Jones' latest film job, an "urban drama" dubbed Holla At Me is one of his hundreds of acting credits. "I'll just put it this way,'' he says, "Hopefully, it will get to DVD.

"Because of the commercials and the other acting work, I'm able to do theatre and write because I'm not working eight to nine hours a day to pay my rent," he says.

"Ty is very tenacious and a real go-getter," says Nadine K. Howatt, coordinator of public relations, marketing and development in the University's theatre department, who nominated Jones for the University's Presidential Citation for Outstanding Achievement, an alumni honor he won last year. "He doesn't wait for people to find him. He searches out opportunities. He always has numerous irons in the fire so he's not specifically just hitting the street to audition for a show. He's got his screenplay and his nonprofit organization and his theatre and his commercials. He's looking at the whole picture."

Jones says the University's theatre program and his undergraduate jobs in telemarketing, account retention and collections at MBNA helped him prepare for the grueling life of an actor.

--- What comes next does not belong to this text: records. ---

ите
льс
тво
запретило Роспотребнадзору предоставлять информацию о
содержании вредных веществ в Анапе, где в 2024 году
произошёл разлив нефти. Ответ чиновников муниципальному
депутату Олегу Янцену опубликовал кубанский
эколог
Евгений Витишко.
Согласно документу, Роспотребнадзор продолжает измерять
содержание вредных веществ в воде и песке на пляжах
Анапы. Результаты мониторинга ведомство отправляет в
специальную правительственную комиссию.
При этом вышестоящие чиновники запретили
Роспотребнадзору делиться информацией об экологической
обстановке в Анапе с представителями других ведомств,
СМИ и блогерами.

"MBNA gave me a sense of structure. You know, get to work on time, learn how to work with people. The PTTP taught me to maintain a good balance between shows and my outside life because this work can be brutal and unforgiving," he says.?

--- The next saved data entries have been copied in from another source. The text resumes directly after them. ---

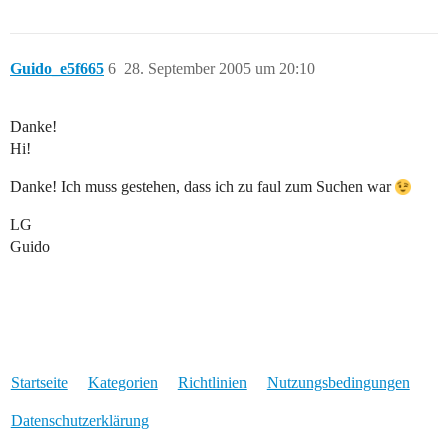
Guido_e5f665
6
28. September 2005 um 20:10
Danke!
Hi!
Danke! Ich muss gestehen, dass ich zu faul zum Suchen war
LG
Guido
Startseite
Kategorien
Richtlinien
Nutzungsbedingungen
Datenschutzerklärung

He is president of the co-op association at the Washington Heights apartment building where he lives with his girlfriend, Jill Carlson, a Wall Street information technology exec.

Except for his mother, a retired Air Force master sergeant who flies in from Missouri to see his shows, and his dad, whose Brooklyn home was his base when he first moved to the city, Jones says Carlson is his biggest supporter.

"Jill comes to all my work. She criticizes it. She's an integral part of why I am where I am now," he says.

"This is a tough career. Every day, I have to go out and find a job," Jones says. "By virtue of being part of the Professional Theatre Training Program, I got the blueprint for working in theatre. It got me physically, emotionally and spiritually ready for the career I've taken on, and you need to be able to handle the rat race that is a career in theatre. It isn't very nurturing unless you're really in--and that 'in group' is a very small world."